▶ **Task to complete**: Write out each record exactly and skip every image.

(Collected data)
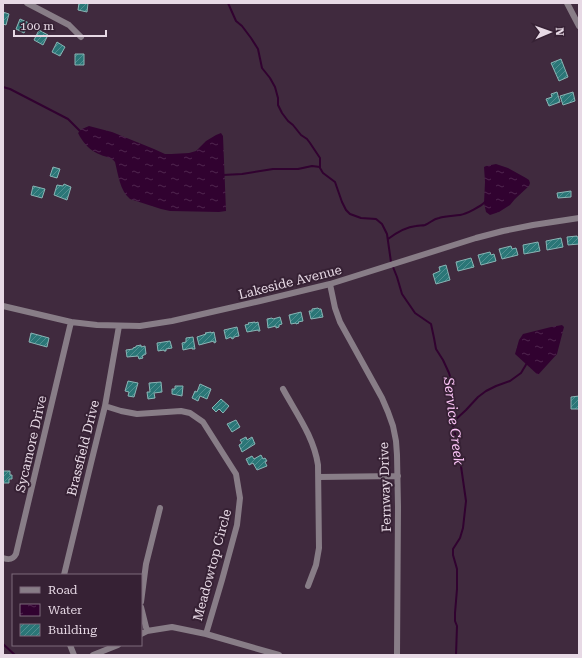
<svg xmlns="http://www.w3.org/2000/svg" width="582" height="658" font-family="'Roboto Serif',serif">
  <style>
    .water { fill: url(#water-ripples) }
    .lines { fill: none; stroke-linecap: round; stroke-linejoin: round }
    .stream { stroke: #310230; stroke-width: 2 }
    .building { fill: url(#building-hatch); stroke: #89b4b4 }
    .minor { stroke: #887d87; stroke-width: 6 }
    .labels { text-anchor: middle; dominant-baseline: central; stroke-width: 4; stroke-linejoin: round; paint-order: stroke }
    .street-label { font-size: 13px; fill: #e7d9e5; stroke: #362134 }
    .water-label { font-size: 14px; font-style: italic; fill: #fec6f9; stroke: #362134 }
  </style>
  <defs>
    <pattern id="water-ripples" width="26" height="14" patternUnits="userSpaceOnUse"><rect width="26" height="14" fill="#310230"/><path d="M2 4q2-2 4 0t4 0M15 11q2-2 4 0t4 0" fill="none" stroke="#4f264e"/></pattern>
    <pattern id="building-hatch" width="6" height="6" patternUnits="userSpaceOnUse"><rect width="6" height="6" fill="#2a7677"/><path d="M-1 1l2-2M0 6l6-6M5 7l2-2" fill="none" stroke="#538f91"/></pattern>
  </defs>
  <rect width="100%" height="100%" fill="#402a3e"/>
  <path class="water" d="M89 126 112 132 154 149 165 154H171L189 153 196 151 206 141 216 135 221 133 223 136 226 211 219 212 170 211 161 209 130 199C120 191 118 174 115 162 111 157 106 157 101 155 90 151 83 143 78 133L82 129Z
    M496 164 508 168 526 178 529 180 530 183 529 186 515 199 510 205 499 212 490 215 486 212 484 203 485 182 484 167 486 166Z
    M562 325 564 327 557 354 538 375 515 354 519 340 523 334 551 327Z"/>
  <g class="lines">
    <path class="stream" d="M228 3 236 21 242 26 251 38 258 49 262 68 270 78 275 87 278 98V105L282 113 288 121 293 125 301 135 307 139 310 143 320 158V168L323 173 335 182 342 202 346 210 350 214 361 218 376 219 382 224 387 234 391 262 397 277 402 294 415 313 431 324 434 338 436 349 443 360 449 373 452 383 453 425 459 452 466 501 463 528 460 538 453 549V555L457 569V589L455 613V621L457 626 456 655
      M3 87 10 89 68 119 81 132
      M223 175 242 174 273 169H298L312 166 320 167
      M388 239C396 233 405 227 416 226 419 225 422 226 425 225 430 223 433 219 439 218 446 216 453 216 460 215 467 214 481 206 485 202
      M453 422 466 410 478 397 486 391 496 386 510 381 521 373 527 363
      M3 644 15 655"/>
  </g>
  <path class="building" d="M79 3H88L87 12 78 10Z
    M3 12 9 14 6 25 3 24Z
    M20 19 29 23 24 33 16 29Z
    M39 30 48 35 43 45 34 40Z
    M57 42 65 47 60 56 52 52Z
    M75 54H84V65H75Z
    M561 59 568 77 559 81 551 63Z
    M557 92 560 102 549 106 546 99 552 97 551 94Z
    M573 92 575 101 563 105 560 96Z
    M53 167 60 169 57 178 50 176Z
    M64 184 71 187 67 200 54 195 57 185 63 186Z
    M33 186 45 189 42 198 31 195Z
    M571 191V197L558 198 557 193Z
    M577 236V237H579V244L568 245 567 237Z
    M561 238 563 247 547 250 546 241Z
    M538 242 540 251 524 254 523 245Z
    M511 246 512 249 516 248 518 255 502 259 499 249Z
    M490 252 491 255 494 254 496 261 481 265 478 255Z
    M471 258 474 267 458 271 456 262Z
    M446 265 450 280 436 284 433 274 440 271 439 267Z
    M318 308 319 309H321L323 317 311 319 309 311H312V309Z
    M301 312 303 321 298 322 299 323 296 324V323L291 324 289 315Z
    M280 317 282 324 279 325V327L276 328V326L268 328 267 319 272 318 273 319Z
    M255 322V323L258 322 260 331H258V330L247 332 245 325 249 324 248 323Z
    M237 327 239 336 234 337V338L232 339 231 337 226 339 224 330Z
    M211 332V333L214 332 216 342 214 343V341L199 345 197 337 206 334 205 333Z
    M31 333 49 338 47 347 29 342Z
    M193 337 195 349H192V348L183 350 182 343 186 342V338Z
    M170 341 172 348 166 349V351H164V350L158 351 157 343Z
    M141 345V347L145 346 146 354 142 356 143 358 139 359 138 356 127 357 126 350 133 349V348L136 347V346Z
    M128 381 138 383 134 397 128 396 129 392 125 391Z
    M161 382 162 392 154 393 155 398 148 399 147 392H150L149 383Z
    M200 384 211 389 207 399 200 396 198 401 192 398 195 391 197 392Z
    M175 386H183L182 396 172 394V389H175Z
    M579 396V409H571V397Z
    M221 399 229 406 223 413 219 409 216 412 212 408Z
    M236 420 240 427 232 432 227 424Z
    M246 437 247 440 252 437 255 444 242 452 239 445 242 443 240 440Z
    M261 455 263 459 265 458 267 461 265 462 267 466 257 470 253 463 249 465 246 459 252 456 254 459Z
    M3 471H10V475H12V479H9V483H3Z"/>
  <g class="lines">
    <path class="minor" d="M27 3 69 25 81 37
      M567 3 579 26
      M330 284 335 308 340 322 382 398 388 412 393 426 396 441 397 455 398 507 397 655
      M3 306 71 322 97 325 140 326 172 321 260 301 330 284 476 238 503 231 533 225 579 218
      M283 389C296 413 314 437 318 465L319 548 316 565 308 586
      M105 406 121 411 137 414 181 411 190 413 203 422 236 474 240 498 237 525 222 580 206 634
      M319 477 398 476
      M3 558C9 560 13 560 16 554L71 322
      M64 575 91 463 105 406 119 326
      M141 602 146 564 160 508
      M141 607 147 631
      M141 634 147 631 172 627 206 634 279 655
      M70 645 74 655
      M93 655 118 645"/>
  </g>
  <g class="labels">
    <g class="street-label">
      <text transform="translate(290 282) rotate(-14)">Lakeside Avenue</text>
      <text transform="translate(31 444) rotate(-77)">Sycamore Drive</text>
      <text transform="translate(83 448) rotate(-76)">Brassfield Drive</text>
      <text transform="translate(385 487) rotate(-92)">Fernway Drive</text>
      <text transform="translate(212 565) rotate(-75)">Meadowtop Circle</text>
    </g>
    <g class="water-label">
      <text transform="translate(454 421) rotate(83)">Service Creek</text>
    </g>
  </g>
  <rect width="582" height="658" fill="none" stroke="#e7d9e5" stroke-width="8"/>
  <rect x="12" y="574" width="130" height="72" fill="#362134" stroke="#7d6b7b"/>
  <rect x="20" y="587" width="20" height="6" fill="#887d87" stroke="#7d6b7b"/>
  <text x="48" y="594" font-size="12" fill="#e7d9e5">Road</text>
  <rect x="20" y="604" width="20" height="12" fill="url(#water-ripples)" stroke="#7d6b7b"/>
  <text x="48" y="614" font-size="12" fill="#e7d9e5">Water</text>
  <rect x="20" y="624" width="20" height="12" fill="url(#building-hatch)" stroke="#7d6b7b"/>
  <text x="48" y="634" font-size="12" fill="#e7d9e5">Building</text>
  <g transform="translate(550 32) rotate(88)" stroke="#362134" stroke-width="3" paint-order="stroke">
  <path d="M0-3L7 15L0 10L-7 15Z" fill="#e7d9e5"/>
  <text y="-6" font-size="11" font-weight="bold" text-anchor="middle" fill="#e7d9e5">N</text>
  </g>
  <path d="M14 30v6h92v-6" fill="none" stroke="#e7d9e5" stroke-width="2"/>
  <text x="20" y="30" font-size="12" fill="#e7d9e5" stroke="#362134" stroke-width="3" paint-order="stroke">100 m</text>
</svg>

▶ **Answer section**:
<svg xmlns="http://www.w3.org/2000/svg" width="582" height="658" font-family="'Roboto Serif',serif">
  <style>
    .water { fill: url(#water-ripples) }
    .lines { fill: none; stroke-linecap: round; stroke-linejoin: round }
    .stream { stroke: #310230; stroke-width: 2 }
    .building { fill: url(#building-hatch); stroke: #89b4b4 }
    .minor { stroke: #887d87; stroke-width: 6 }
    .labels { text-anchor: middle; dominant-baseline: central; stroke-width: 4; stroke-linejoin: round; paint-order: stroke }
    .street-label { font-size: 13px; fill: #e7d9e5; stroke: #362134 }
    .water-label { font-size: 14px; font-style: italic; fill: #fec6f9; stroke: #362134 }
  </style>
  <defs>
    <pattern id="water-ripples" width="26" height="14" patternUnits="userSpaceOnUse"><rect width="26" height="14" fill="#310230"/><path d="M2 4q2-2 4 0t4 0M15 11q2-2 4 0t4 0" fill="none" stroke="#4f264e"/></pattern>
    <pattern id="building-hatch" width="6" height="6" patternUnits="userSpaceOnUse"><rect width="6" height="6" fill="#2a7677"/><path d="M-1 1l2-2M0 6l6-6M5 7l2-2" fill="none" stroke="#538f91"/></pattern>
  </defs>
  <rect width="100%" height="100%" fill="#402a3e"/>
  <path class="water" d="M89 126 112 132 154 149 165 154H171L189 153 196 151 206 141 216 135 221 133 223 136 226 211 219 212 170 211 161 209 130 199C120 191 118 174 115 162 111 157 106 157 101 155 90 151 83 143 78 133L82 129Z
    M496 164 508 168 526 178 529 180 530 183 529 186 515 199 510 205 499 212 490 215 486 212 484 203 485 182 484 167 486 166Z
    M562 325 564 327 557 354 538 375 515 354 519 340 523 334 551 327Z"/>
  <g class="lines">
    <path class="stream" d="M228 3 236 21 242 26 251 38 258 49 262 68 270 78 275 87 278 98V105L282 113 288 121 293 125 301 135 307 139 310 143 320 158V168L323 173 335 182 342 202 346 210 350 214 361 218 376 219 382 224 387 234 391 262 397 277 402 294 415 313 431 324 434 338 436 349 443 360 449 373 452 383 453 425 459 452 466 501 463 528 460 538 453 549V555L457 569V589L455 613V621L457 626 456 655
      M3 87 10 89 68 119 81 132
      M223 175 242 174 273 169H298L312 166 320 167
      M388 239C396 233 405 227 416 226 419 225 422 226 425 225 430 223 433 219 439 218 446 216 453 216 460 215 467 214 481 206 485 202
      M453 422 466 410 478 397 486 391 496 386 510 381 521 373 527 363
      M3 644 15 655"/>
  </g>
  <path class="building" d="M79 3H88L87 12 78 10Z
    M3 12 9 14 6 25 3 24Z
    M20 19 29 23 24 33 16 29Z
    M39 30 48 35 43 45 34 40Z
    M57 42 65 47 60 56 52 52Z
    M75 54H84V65H75Z
    M561 59 568 77 559 81 551 63Z
    M557 92 560 102 549 106 546 99 552 97 551 94Z
    M573 92 575 101 563 105 560 96Z
    M53 167 60 169 57 178 50 176Z
    M64 184 71 187 67 200 54 195 57 185 63 186Z
    M33 186 45 189 42 198 31 195Z
    M571 191V197L558 198 557 193Z
    M577 236V237H579V244L568 245 567 237Z
    M561 238 563 247 547 250 546 241Z
    M538 242 540 251 524 254 523 245Z
    M511 246 512 249 516 248 518 255 502 259 499 249Z
    M490 252 491 255 494 254 496 261 481 265 478 255Z
    M471 258 474 267 458 271 456 262Z
    M446 265 450 280 436 284 433 274 440 271 439 267Z
    M318 308 319 309H321L323 317 311 319 309 311H312V309Z
    M301 312 303 321 298 322 299 323 296 324V323L291 324 289 315Z
    M280 317 282 324 279 325V327L276 328V326L268 328 267 319 272 318 273 319Z
    M255 322V323L258 322 260 331H258V330L247 332 245 325 249 324 248 323Z
    M237 327 239 336 234 337V338L232 339 231 337 226 339 224 330Z
    M211 332V333L214 332 216 342 214 343V341L199 345 197 337 206 334 205 333Z
    M31 333 49 338 47 347 29 342Z
    M193 337 195 349H192V348L183 350 182 343 186 342V338Z
    M170 341 172 348 166 349V351H164V350L158 351 157 343Z
    M141 345V347L145 346 146 354 142 356 143 358 139 359 138 356 127 357 126 350 133 349V348L136 347V346Z
    M128 381 138 383 134 397 128 396 129 392 125 391Z
    M161 382 162 392 154 393 155 398 148 399 147 392H150L149 383Z
    M200 384 211 389 207 399 200 396 198 401 192 398 195 391 197 392Z
    M175 386H183L182 396 172 394V389H175Z
    M579 396V409H571V397Z
    M221 399 229 406 223 413 219 409 216 412 212 408Z
    M236 420 240 427 232 432 227 424Z
    M246 437 247 440 252 437 255 444 242 452 239 445 242 443 240 440Z
    M261 455 263 459 265 458 267 461 265 462 267 466 257 470 253 463 249 465 246 459 252 456 254 459Z
    M3 471H10V475H12V479H9V483H3Z"/>
  <g class="lines">
    <path class="minor" d="M27 3 69 25 81 37
      M567 3 579 26
      M330 284 335 308 340 322 382 398 388 412 393 426 396 441 397 455 398 507 397 655
      M3 306 71 322 97 325 140 326 172 321 260 301 330 284 476 238 503 231 533 225 579 218
      M283 389C296 413 314 437 318 465L319 548 316 565 308 586
      M105 406 121 411 137 414 181 411 190 413 203 422 236 474 240 498 237 525 222 580 206 634
      M319 477 398 476
      M3 558C9 560 13 560 16 554L71 322
      M64 575 91 463 105 406 119 326
      M141 602 146 564 160 508
      M141 607 147 631
      M141 634 147 631 172 627 206 634 279 655
      M70 645 74 655
      M93 655 118 645"/>
  </g>
  <g class="labels">
    <g class="street-label">
      <text transform="translate(290 282) rotate(-14)">Lakeside Avenue</text>
      <text transform="translate(31 444) rotate(-77)">Sycamore Drive</text>
      <text transform="translate(83 448) rotate(-76)">Brassfield Drive</text>
      <text transform="translate(385 487) rotate(-92)">Fernway Drive</text>
      <text transform="translate(212 565) rotate(-75)">Meadowtop Circle</text>
    </g>
    <g class="water-label">
      <text transform="translate(454 421) rotate(83)">Service Creek</text>
    </g>
  </g>
  <rect width="582" height="658" fill="none" stroke="#e7d9e5" stroke-width="8"/>
  <rect x="12" y="574" width="130" height="72" fill="#362134" stroke="#7d6b7b"/>
  <rect x="20" y="587" width="20" height="6" fill="#887d87" stroke="#7d6b7b"/>
  <text x="48" y="594" font-size="12" fill="#e7d9e5">Road</text>
  <rect x="20" y="604" width="20" height="12" fill="url(#water-ripples)" stroke="#7d6b7b"/>
  <text x="48" y="614" font-size="12" fill="#e7d9e5">Water</text>
  <rect x="20" y="624" width="20" height="12" fill="url(#building-hatch)" stroke="#7d6b7b"/>
  <text x="48" y="634" font-size="12" fill="#e7d9e5">Building</text>
  <g transform="translate(550 32) rotate(88)" stroke="#362134" stroke-width="3" paint-order="stroke">
  <path d="M0-3L7 15L0 10L-7 15Z" fill="#e7d9e5"/>
  <text y="-6" font-size="11" font-weight="bold" text-anchor="middle" fill="#e7d9e5">N</text>
  </g>
  <path d="M14 30v6h92v-6" fill="none" stroke="#e7d9e5" stroke-width="2"/>
  <text x="20" y="30" font-size="12" fill="#e7d9e5" stroke="#362134" stroke-width="3" paint-order="stroke">100 m</text>
</svg>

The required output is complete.